Posted on 07-30-2014 by
Tags: content , writinglegally , legal writing , change , career advancement , Upgrading Your Skills , #writinglegally , Law School Faculty , writing

Lawyers make money being persuasive and concise writing allows you to cover more points than if you must omit some because your primary issue has filled the available pages. So remember, the most effective letter doesn’t bury the point in verbiage. To cut the verbiage from your writing, make sure every word counts and sentence construction is terse. Here are some suggestions, as reported in a recent article Even Judges Appreciate Shorter Briefs via attorneyatwork.com

Reconsider Adjectives and Adverbs: “Clearly” may be the most abused word in legal writing. Often the point being made is not clear at all. If you have made your point clearly, it will stand on its own merit. Word-search for “very” in your writing, too. Frequently, “very” adds nothing, and the sentence is more dramatic without that word: “The driveway was very long” versus “The driveway was long.” Specificity improves credibility. The reader makes the judgment call, rather than relying on the writer’s conclusion: “The driveway was 50 yards long.” Remove instances of “very” that clutter your writing.

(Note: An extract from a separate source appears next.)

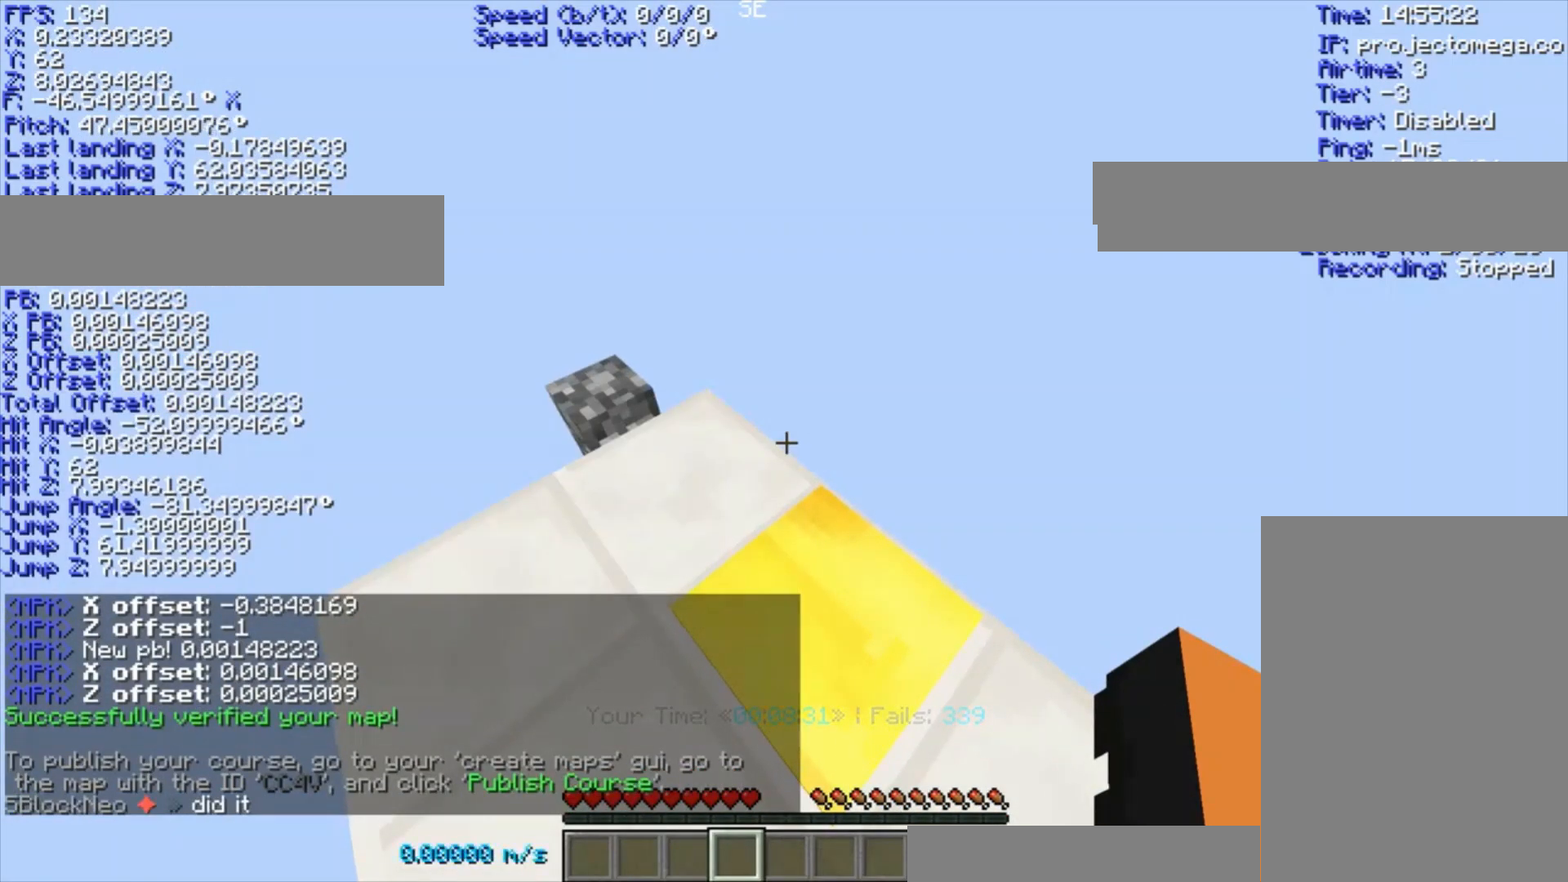
{"keys": [], "events": []}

Beware the Passive Voice: You have probably read you should not write in the passive voice, but perhaps you have not understood why. Passive sentences can muddle the message by not disclosing the entity that performed the action: “The issue was considered closed.” Or the actor may be disclosed, but the sentence is long and weak: “The issue was considered closed by the condominium board.” Subject-verb-object is the word order of a direct sentence. Direct sentences are shorter and more to the point: “The condominium board closed discussion on the issue.” Active voice is almost always the advocate’s better choice.

Avoid Redundancy: Yes, you are making an important point. So phrase it well the first time. Repetition does not increase the persuasiveness of your writing. On the contrary, it induces the reader to skim, searching for relevance and perhaps missing the most important argument hidden among the verbiage.

Got Editing Software? Maybe you would like some editing help. Or perhaps you are already an excellent writer, but a little backup or confirmation seems like a good idea. Editing software can be a sound investment, but still requires human review, not blind acceptance of the suggested change.

Don’t Forget: Spell-check is already part of your word processing software, and you should routinely use it before transmitting documents. This function also performs some basic grammar checks. WordPerfect’s Grammatik seems to do a better job of this than Word’s Spelling & Grammar review. When I tested it, Grammatik picked up a missing lead quotation mark, but Spelling & Grammar did not.

Heed the Experts: Versions of the quote “If I had more time, I would have made it shorter” are variously attributed to many, including Blaise Pascal, T.S. Eliot and as far back as Marcus Cicero. I guess they were on to something. Take the time to shorten your work to maximize advocacy success.